125. Where threats are not imminent but latent, the Charter gives full authority to the Security Council to use military force, including preventively, to preserve international peace and security. As to genocide, ethnic cleansing and other such crimes against humanity, are they not also threats to international peace and security, against which humanity should be able to look to the Security Council for protection?"
For the use of force to be permitted under customary international law, it must be imminent and necessary. Necessary means that there are no alternative peaceful options.
But when is imminent actually imminent? This is highlighted in the Caroline incident.
The Caroline incident
United States Secretary of State Daniel Webster in the Caroline incident spoke of imminence as a threat which was ‘instant, overwhelming, leaving no choice of means and no moment for deliberation.’

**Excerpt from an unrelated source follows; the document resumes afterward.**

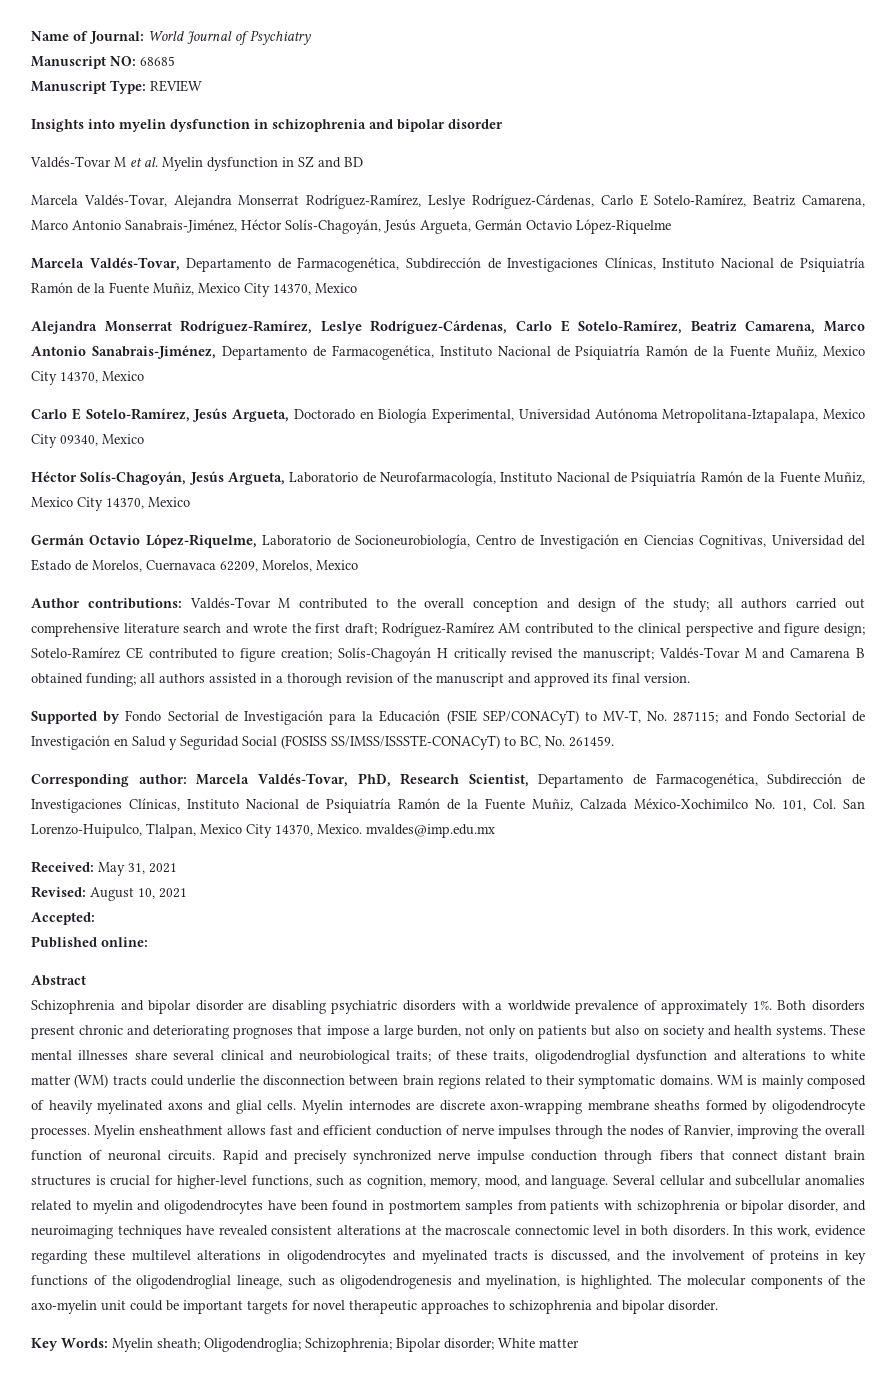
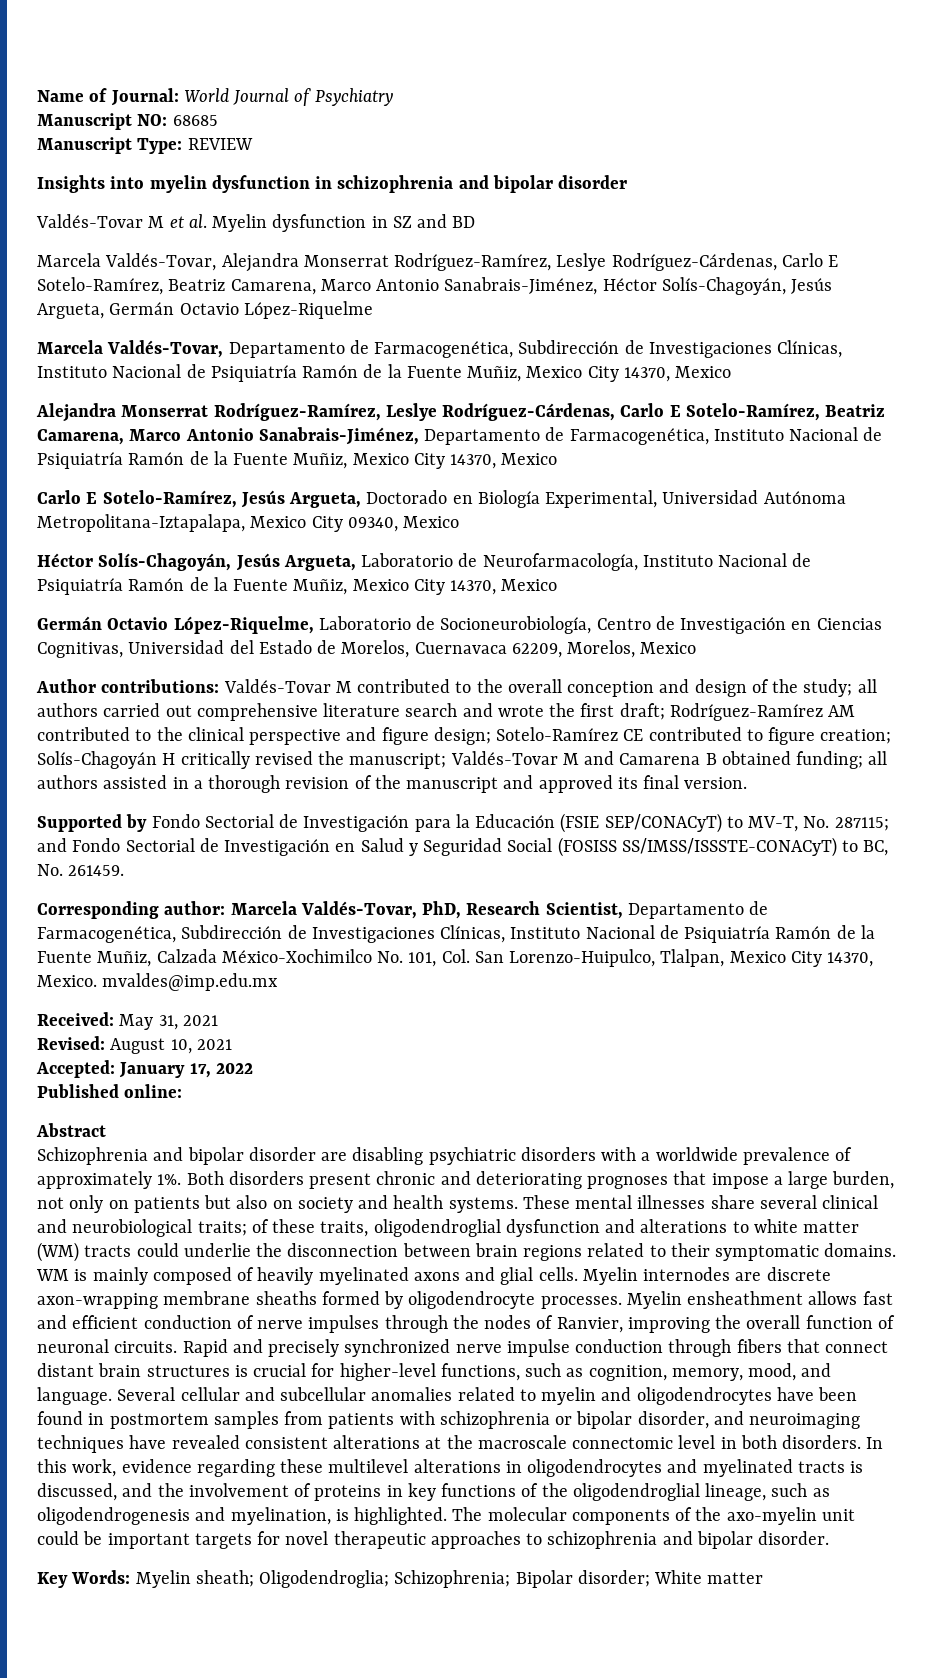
(95, 918) none -> [119,1062,253,1078] January 17, 2022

- In the first part of the 19th Century, Canada was under British rule. The United States and the British lived in a state of peace.

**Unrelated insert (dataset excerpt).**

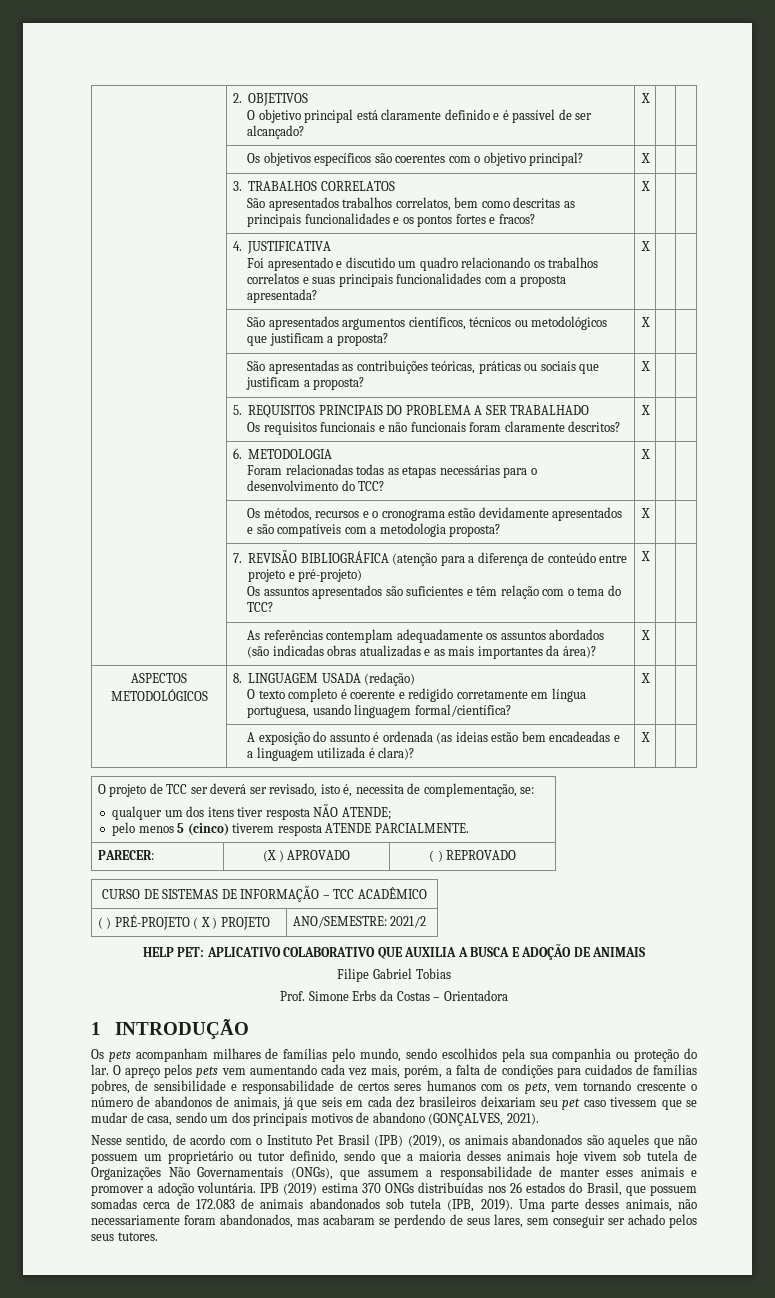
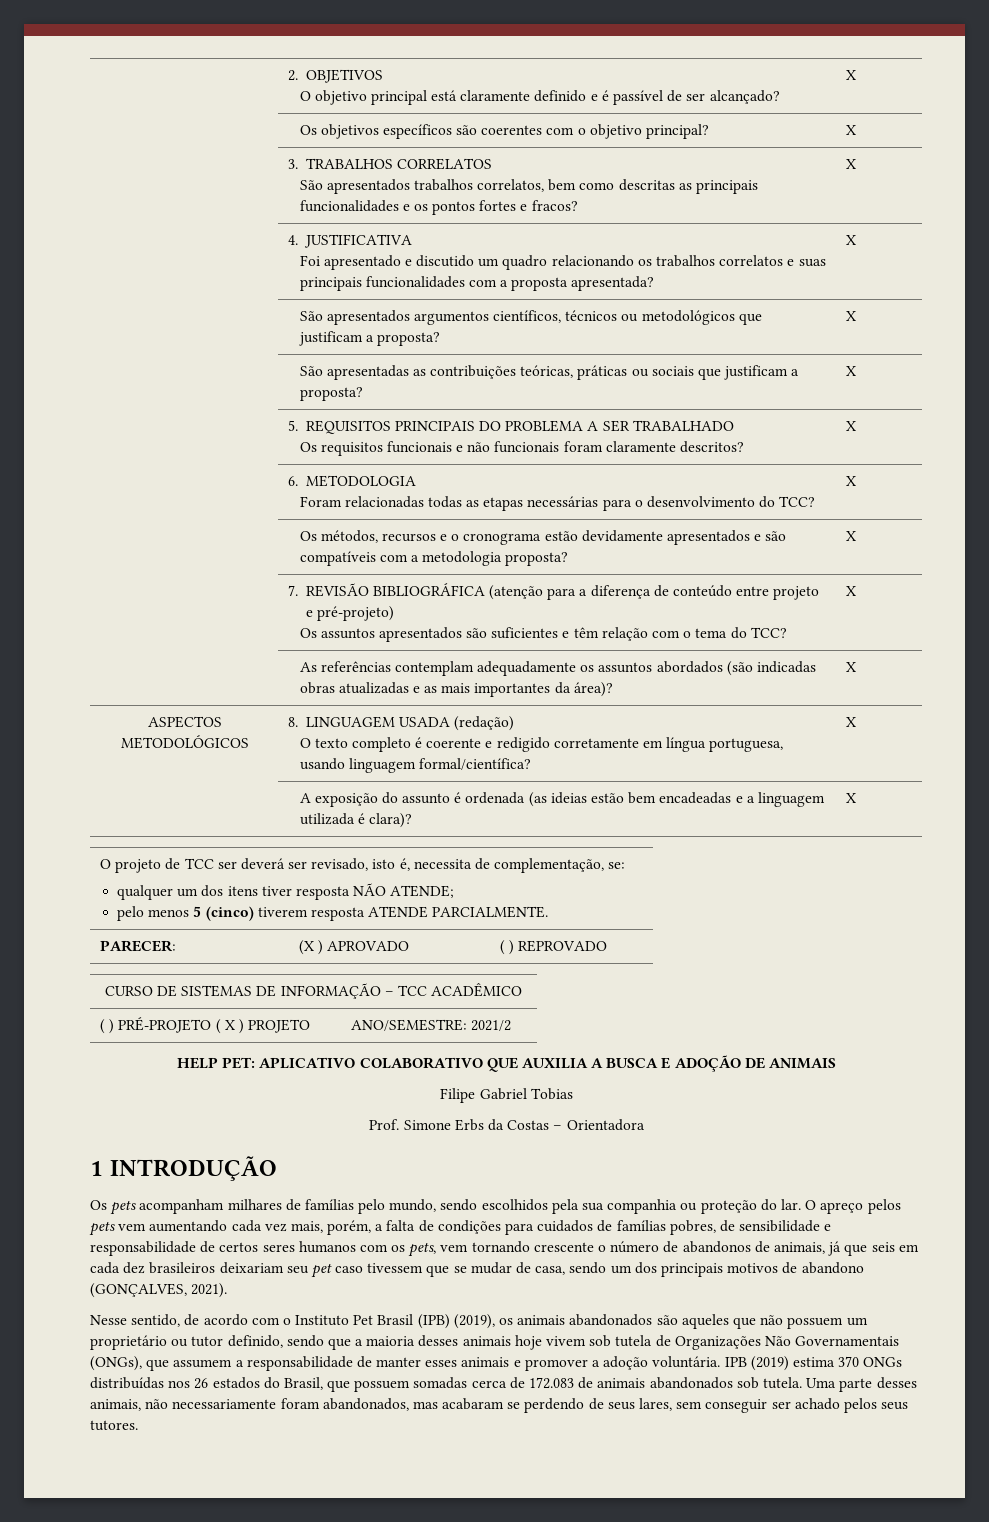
[410,1198,513,1212] tutela (IPB, 2019). -> [762,1377,802,1389] tutela.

- In 1837 a rebellion started to take place in the present-day region of Ontario, Canada against British rule. It was short-lived as the makeup of the rebellion was largely poorly armed volunteers.
- The rebel leader flew to New York, USA to gain more support for his rebellion. He gathered a small group of followers and established a headquarters on Navy Island (the Canadian side of Niagara falls).
- This rebellion group claimed to represent the government of upper Canada, and prepared to invade mainland Canada.
- There was a vessel named the Caroline, which was owned by US nationals. This ship was allegedly providing assistance to this rebellion group in Canada.
- In December 1837, the Caroline was docked on the US side of the Niagara river. British troops boarded the ship, killed US nationals*, set the ship on fire and sent the ship over the Niagara Falls.
The British government said the “Caroline was a hostile vessel engaged in piratical war against her Majesty’s people” and because of this, it was attacked by Her Majesty’s people, captured and destroyed. The British claimed it was self-defence. After the furious reaction by the United States, the British ultimately apologised. This lead to diplomatic communications over what constitutes as self-defence between the British and the Americans.
The Americans (US Secretary of State Daniel Webster) proposed two key points in communications to Lord Ashburton (British special representative to Washington): necessity and proportionality.
- Necessity: the threat must be “instant, overwhelming and leave no choice of means and no moment for deliberation.”
- Proportionality: the attack in pre-emptive self defence must be in a manner proportionate to the threat, “it must be limited by necessity, and kept clearly within it.”
This basis for pre-emptive self-defence and the definition of imminence has largely unchanged in international law today.
A 2005 study by Chatham House looked at the question of imminence in pre-emptive self-defence, and found that force is permitted if:
- It is believed that any further delay in the attack would result in the inability of the defending state to defend itself against the attack or avert the attack.
- The wider context between the parties has been considered (assessment of imminence, capability of the attacker, gravity of the threat, nature of the threat)
- An assessment has taken place on a factual basis and in good faith.
In conclusion, anticipatory self-defence can be permitted on a legal basis if the use of force by the threatening party was imminent, leaving no choice and no moment for deliberation by the threatened state.
* There is a debate over who many US nationals was killed, some claim several, others claim one.